In a series with the MCU’s scope (23 films and counting) and stakes (fate of the universe), it can be easy to lose track of what’s important. Luckily, from the beginning of their run, Kevin Feige and the rest of the Marvel team established a very simple rule: If it’s shiny and blue, you better keep your fuckin’ eyes peeled.
The Shiny Blue Object (SBO) immediately became an essential part of the Marvel story when it became the literal heart of its first hero. Iron Man’s arc reactor saved his life and blazed a trail for what all future SBOs were capable of.
In the next meaningful MCU film (sorry Incredible Hulk), Odin’s vault holds a bright blue cube capable of decimating the populations of entire planets. Somehow this cube is not the Tesseract.

Considering that the movie treats Loki escaping with the Casket of Ancient Winters as a significant event yet it plays no role in future films, it’s clear that the producers had not yet decided that another SBO would replace it as the preeminent blue cube of the MCU.

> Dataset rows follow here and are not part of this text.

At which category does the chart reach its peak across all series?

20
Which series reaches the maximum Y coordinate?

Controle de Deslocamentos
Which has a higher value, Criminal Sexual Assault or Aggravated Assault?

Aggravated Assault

Introduced in Captain America: The First Avenger, the Tesseract is the ultimate SBO. It’s got everything: plot importance, history with multiple heroes, vague cosmic powers that won’t be explained for like eight movies. In Captain, it basically acts like the Ark of the Covenant by serving as a mysterious plot device then (almost) killing the bad guy that had been hunting it. As the MCU progressed, the Tesseract became arguably the most important Infinity Stone, unleashing Loki’s Chitauri army on NYC, powering Captain Marvel, and enabling Thanos’ easy transport to the other stones.
You might’ve thought the SBO’s dominance in Marvel Land would end with the introduction of the rest of the Infinity Stones. After all, the other five stones are equally powerful and are all different colors. Let’s take a look at the second Infinity Stone to appear in the series…

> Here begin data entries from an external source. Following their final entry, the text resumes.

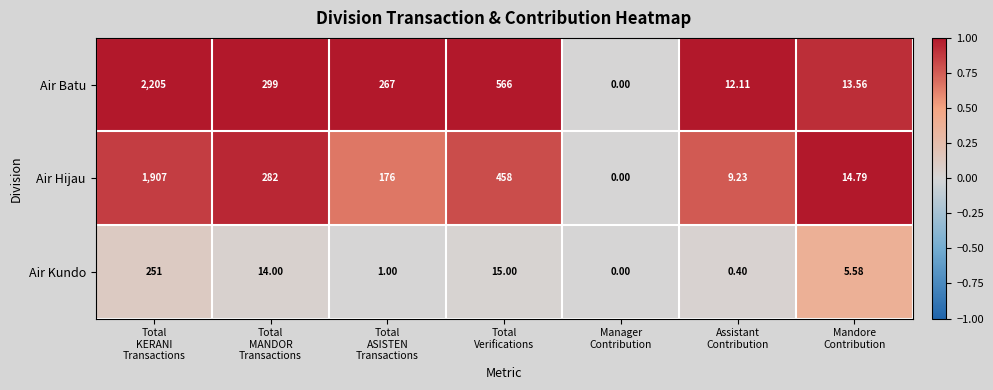

Which series has the widest spread of values?

Air Batu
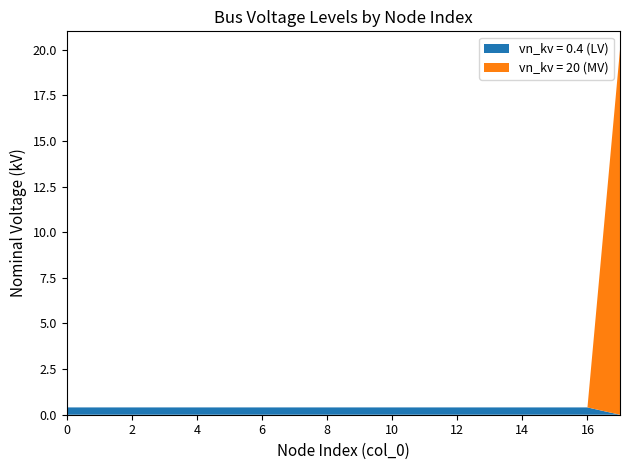

Reading left to right, extract all data points from this chart.

vn_kv = 0.4 (LV): 0.4	0.4	0.4	0.4	0.4	0.4	0.4	0.4	0.4	0.4	0.4	0.4	0.4	0.4	0.4	0.4	0.4	0.0
vn_kv = 20 (MV): 0.0	0.0	0.0	0.0	0.0	0.0	0.0	0.0	0.0	0.0	0.0	0.0	0.0	0.0	0.0	0.0	0.0	20.0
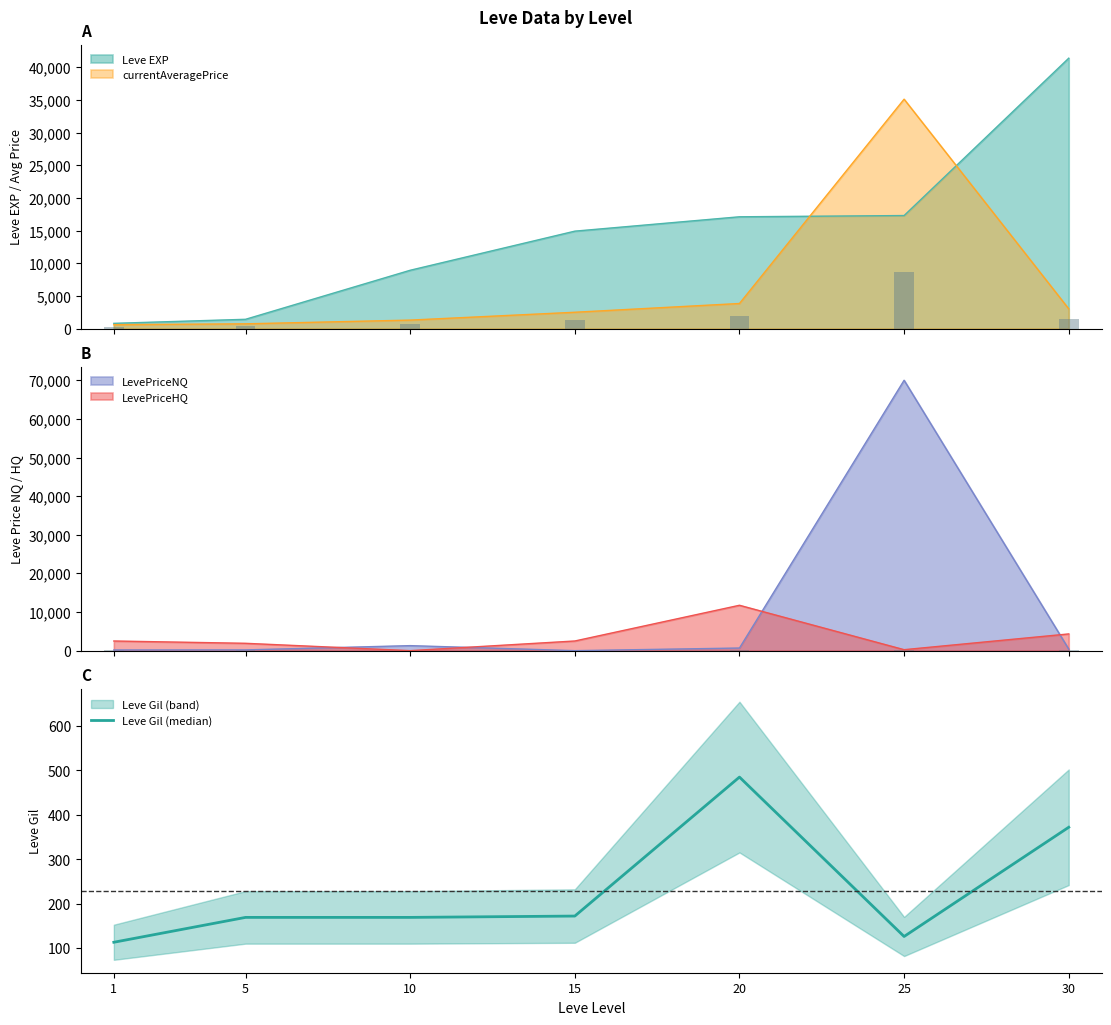

At which label is the value closest to 299?

30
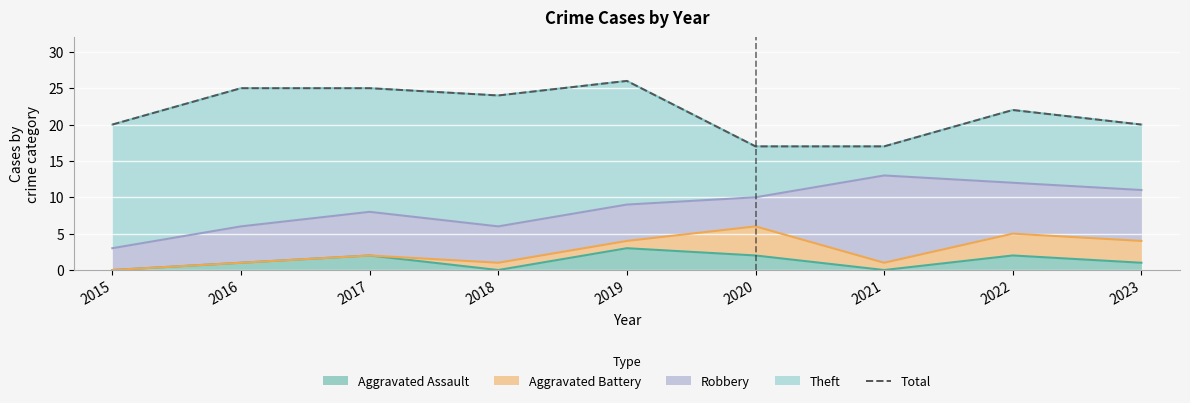

What is the value of the 5th point from the left?

26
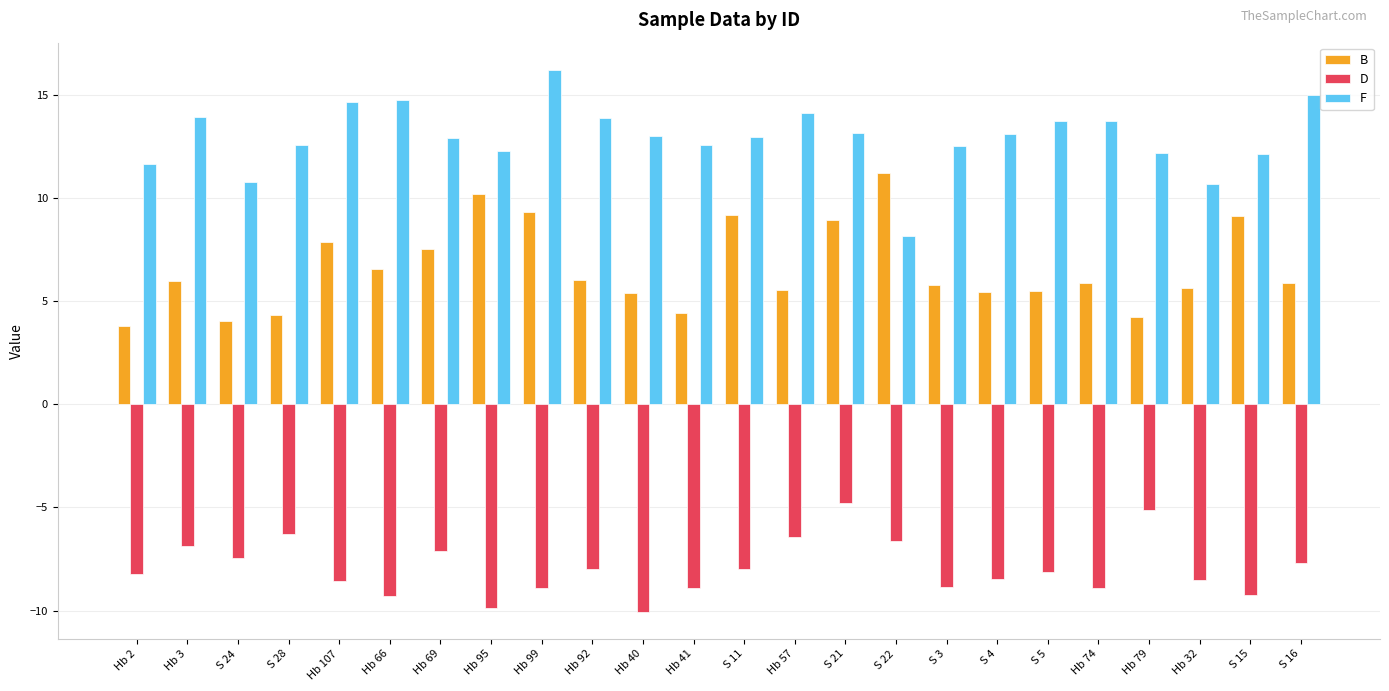

Is the value of D at Hb 40 greater than the value of F at Hb 41?

No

That, my friends, is the Mind Stone. Marvel’s boner for SBOs is so strong that the Mind Stone, which is unquestionably yellow, appears in The Avengers as a shiny blue orb at the end Loki’s scepter. Is it confusing that both of the stones Loki has possessed appear to be blue? Very. Does Marvel care? Fuck no.

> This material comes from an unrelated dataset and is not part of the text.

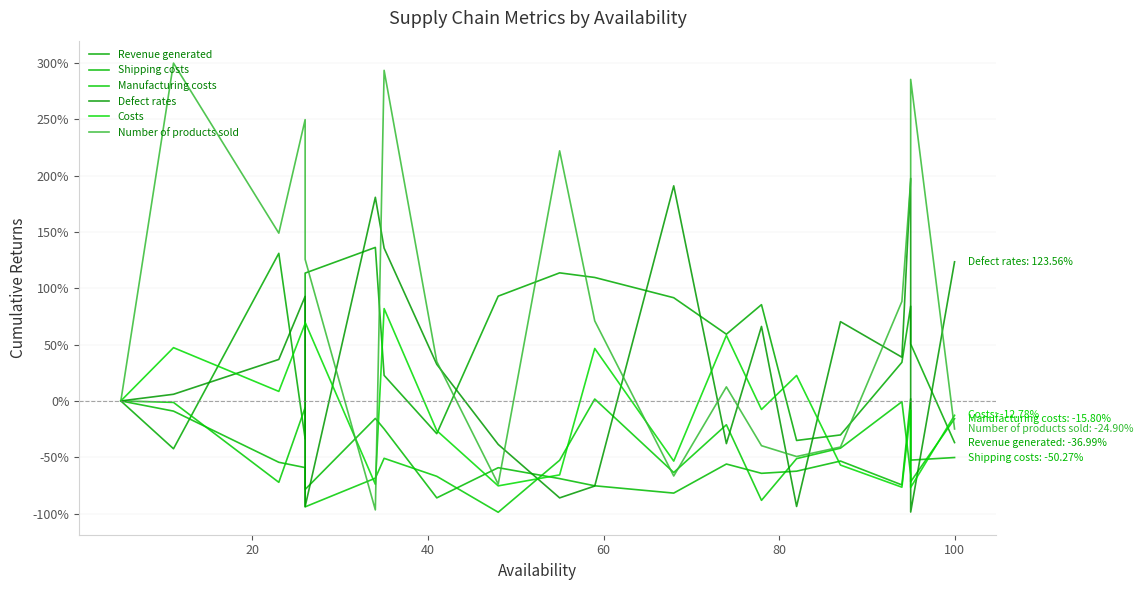

True or false: Revenue generated has more than 2 interior local peaks.

True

Marvel’s zeal for SBOs extends well beyond the Phase One films into the recent blockbusters: the Great Mound of Wakanda, Thor’s vest and axe, and Ego’s internal organs, just to name a few examples. While I don’t know what the future films have in store, don’t be shocked if, after his final defeat, Thanos is engulfed in radiant blue light. I don’t know where it’ll come from, but I know it’ll be cool as hell.